Actions to take ▸
1 - Translate this sentence from the article about the planned Foxwoods vaccination site into Spanish: "Neither Hartford HealthCare nor Foxwoods was prepared to provide details of the planned vaccination site."
2 - From the article about the planned Foxwoods vaccination site, return the passage starting with "Connecticut officials have" and going on through "in Phase 1a.".

Mass vaccination site planned at Foxwoods
Norwich — As COVID-19 vaccination sites proliferate in communities around the state, including in southeastern Connecticut, it was revealed Friday that a mass vaccination site at Foxwoods Resort Casino is being planned.
The news emerged during U.S. Sen. Chris Murphy’s visit to Backus Hospital, where the Connecticut Democrat met with Donna Handley, Hartford HealthCare’s East Region president, and more than a half-dozen other Backus officials gathered inside the hospital’s main entrance.
Handley indicated the Foxwoods site could eclipse the vaccinating capacity of the mass vaccination site Hartford HealthCare opened late last month at the Connecticut Convention Center in Hartford.
Murphy, speaking later to reporters, said he was a big proponent of mass vaccination sites. “Large sites work better,” he said. “When you’ve got 20 different portals (for scheduling appointments) and 20 different locations, it can be confusing.”
Neither Hartford HealthCare nor Foxwoods was prepared to provide details of the planned vaccination site.
“I can confirm that we’ve been in conversations with Backus and are committed to helping the community with vaccination efforts,” Jason Guyot, Foxwoods’ interim chief executive officer, wrote in an email. “We have not yet finalized an agreement although both sides are excited about developing a mega vaccination site at Foxwoods.”
A Hartford HealthCare spokeswoman shared an internal communication that lays out the health network’s overall approach to vaccine distribution.
“We are ready to establish additional large-scale community sites for vaccination across the state, in each Hartford HealthCare region,” the memo says. “HHC will provide the resources for recruiting people to provide necessary services at these locations; regional leadership will operate these centers, using the vaccine clinic model we have developed, and leveraging our capabilities across the system. Over time, the current hospital-based clinics will become smaller in scale, enabling more focus on the mega-sites, and reducing disruption at our acute-care locations. We will add strategically placed smaller community sites, as well.”
Handley told Murphy that the region’s elderly are eager to get the COVID-19 vaccine and that the Backus Hospital staff is prepared to administer far more doses than it’s been receiving. She related an anecdote about a 97-year-old woman who couldn’t sleep the night before her early morning appointment due to the anticipation.
There is less hesitancy among the elderly than among Backus staff members, about 60% of whom have been vaccinated, Handley said.
Connecticut officials have authorized the vaccination of residents 75 and older as part of Phase 1b of the state’s COVID-19 vaccine rollout. Earlier, health care workers, medical first responders and residents of long-term care facilities were provided access to the vaccine in Phase 1a.
Matthew Kaufman, Backus’ vice present of operations, said Hartford HealthCare doled out 200 doses of the vaccine to its East Region in the first week of the rollout, with the expectation that far more supply would be entering the pipeline.
“Every week, we need 1,000 vials, which would be 5,000 to 6,000 doses,” Kaufman said, adding that in a single eight-hour shift, vaccinators at Backus alone can deliver 400 shots.
“Our goal to is to have 10 stations doing 1,000 vaccinations a day,” Handley said.
She told Murphy that Backus has seen a decline in COVID-19 patients in the last couple of weeks but the disease is still prevalent in the area. She said distributing the vaccine equitably poses a challenge and that Backus staff is developing plans to open a clinic in the Plainfield area.

Supplied material ▸

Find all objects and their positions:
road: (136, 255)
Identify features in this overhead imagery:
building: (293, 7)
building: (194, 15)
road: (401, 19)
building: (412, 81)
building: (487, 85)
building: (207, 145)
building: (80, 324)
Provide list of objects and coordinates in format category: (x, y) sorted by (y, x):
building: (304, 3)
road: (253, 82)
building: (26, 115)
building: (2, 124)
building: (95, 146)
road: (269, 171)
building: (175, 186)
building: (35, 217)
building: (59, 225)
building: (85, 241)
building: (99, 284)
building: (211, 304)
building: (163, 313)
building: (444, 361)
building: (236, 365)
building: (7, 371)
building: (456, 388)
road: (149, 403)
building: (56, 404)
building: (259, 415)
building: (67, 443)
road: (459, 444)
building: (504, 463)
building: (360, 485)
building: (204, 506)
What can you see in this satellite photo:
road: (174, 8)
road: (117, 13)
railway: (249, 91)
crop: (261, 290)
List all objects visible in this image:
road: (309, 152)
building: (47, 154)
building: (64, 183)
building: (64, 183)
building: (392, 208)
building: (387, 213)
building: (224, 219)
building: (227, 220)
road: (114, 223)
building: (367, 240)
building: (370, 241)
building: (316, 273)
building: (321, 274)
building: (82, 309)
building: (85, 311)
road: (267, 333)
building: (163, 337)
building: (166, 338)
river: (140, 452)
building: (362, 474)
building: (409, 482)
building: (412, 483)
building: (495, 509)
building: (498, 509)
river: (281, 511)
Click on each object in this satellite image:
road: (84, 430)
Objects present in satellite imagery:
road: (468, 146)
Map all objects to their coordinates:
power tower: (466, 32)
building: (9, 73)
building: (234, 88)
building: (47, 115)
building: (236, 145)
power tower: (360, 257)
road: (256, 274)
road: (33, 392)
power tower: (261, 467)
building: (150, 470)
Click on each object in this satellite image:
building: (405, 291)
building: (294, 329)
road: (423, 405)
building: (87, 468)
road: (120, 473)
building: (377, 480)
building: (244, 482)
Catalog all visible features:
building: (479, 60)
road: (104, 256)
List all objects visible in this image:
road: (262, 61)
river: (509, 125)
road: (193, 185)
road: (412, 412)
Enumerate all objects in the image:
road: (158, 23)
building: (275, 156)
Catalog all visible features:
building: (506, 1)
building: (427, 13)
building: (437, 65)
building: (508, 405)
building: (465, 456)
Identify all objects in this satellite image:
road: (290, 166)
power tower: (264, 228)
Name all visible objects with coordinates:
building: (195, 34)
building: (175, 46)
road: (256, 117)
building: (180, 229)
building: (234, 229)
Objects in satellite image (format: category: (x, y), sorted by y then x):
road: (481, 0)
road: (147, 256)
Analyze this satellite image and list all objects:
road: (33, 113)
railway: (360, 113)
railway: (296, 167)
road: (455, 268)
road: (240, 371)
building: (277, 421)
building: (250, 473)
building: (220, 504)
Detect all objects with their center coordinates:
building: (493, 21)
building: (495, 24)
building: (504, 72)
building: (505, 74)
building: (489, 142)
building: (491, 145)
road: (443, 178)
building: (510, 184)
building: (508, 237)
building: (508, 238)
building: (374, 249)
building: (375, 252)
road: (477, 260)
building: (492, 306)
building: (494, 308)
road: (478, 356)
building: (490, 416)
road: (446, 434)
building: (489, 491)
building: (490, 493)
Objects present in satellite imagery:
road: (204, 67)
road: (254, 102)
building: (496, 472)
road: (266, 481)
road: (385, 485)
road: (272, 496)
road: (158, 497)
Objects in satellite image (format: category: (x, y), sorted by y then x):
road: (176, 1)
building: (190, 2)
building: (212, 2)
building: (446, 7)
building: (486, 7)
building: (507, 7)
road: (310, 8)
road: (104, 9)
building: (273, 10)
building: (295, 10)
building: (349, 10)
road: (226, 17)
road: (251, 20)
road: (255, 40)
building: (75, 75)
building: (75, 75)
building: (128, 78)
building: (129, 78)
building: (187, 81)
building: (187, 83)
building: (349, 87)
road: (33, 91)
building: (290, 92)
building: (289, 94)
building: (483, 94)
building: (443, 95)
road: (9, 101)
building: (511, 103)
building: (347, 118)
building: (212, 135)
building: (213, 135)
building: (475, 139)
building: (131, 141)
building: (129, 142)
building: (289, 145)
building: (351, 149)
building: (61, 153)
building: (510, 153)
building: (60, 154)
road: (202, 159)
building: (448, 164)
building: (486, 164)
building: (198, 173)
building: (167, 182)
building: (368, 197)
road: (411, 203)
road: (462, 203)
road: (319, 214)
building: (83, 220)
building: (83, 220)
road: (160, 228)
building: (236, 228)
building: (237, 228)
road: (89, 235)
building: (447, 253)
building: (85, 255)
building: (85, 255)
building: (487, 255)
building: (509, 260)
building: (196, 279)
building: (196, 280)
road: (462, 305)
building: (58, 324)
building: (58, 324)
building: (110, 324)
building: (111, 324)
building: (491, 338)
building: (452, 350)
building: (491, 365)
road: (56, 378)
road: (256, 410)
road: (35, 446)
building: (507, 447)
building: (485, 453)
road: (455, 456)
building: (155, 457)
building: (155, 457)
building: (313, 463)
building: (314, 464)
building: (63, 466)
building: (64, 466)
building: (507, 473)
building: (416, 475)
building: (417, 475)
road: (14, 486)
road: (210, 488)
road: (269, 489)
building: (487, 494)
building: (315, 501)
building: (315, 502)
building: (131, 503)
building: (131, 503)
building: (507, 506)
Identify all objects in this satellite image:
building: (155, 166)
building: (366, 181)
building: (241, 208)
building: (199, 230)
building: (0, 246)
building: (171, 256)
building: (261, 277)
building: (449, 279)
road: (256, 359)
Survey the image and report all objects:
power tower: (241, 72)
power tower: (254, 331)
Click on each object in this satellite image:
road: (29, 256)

Outputs for the tasks ▸
1 - Ni Hartford HealthCare ni Foxwoods estaban dispuestos a dar detalles sobre el centro de vacunación previsto.

2 -
Connecticut officials have authorized the vaccination of residents 75 and older as part of Phase 1b of the state’s COVID-19 vaccine rollout. Earlier, health care workers, medical first responders and residents of long-term care facilities were provided access to the vaccine in Phase 1a.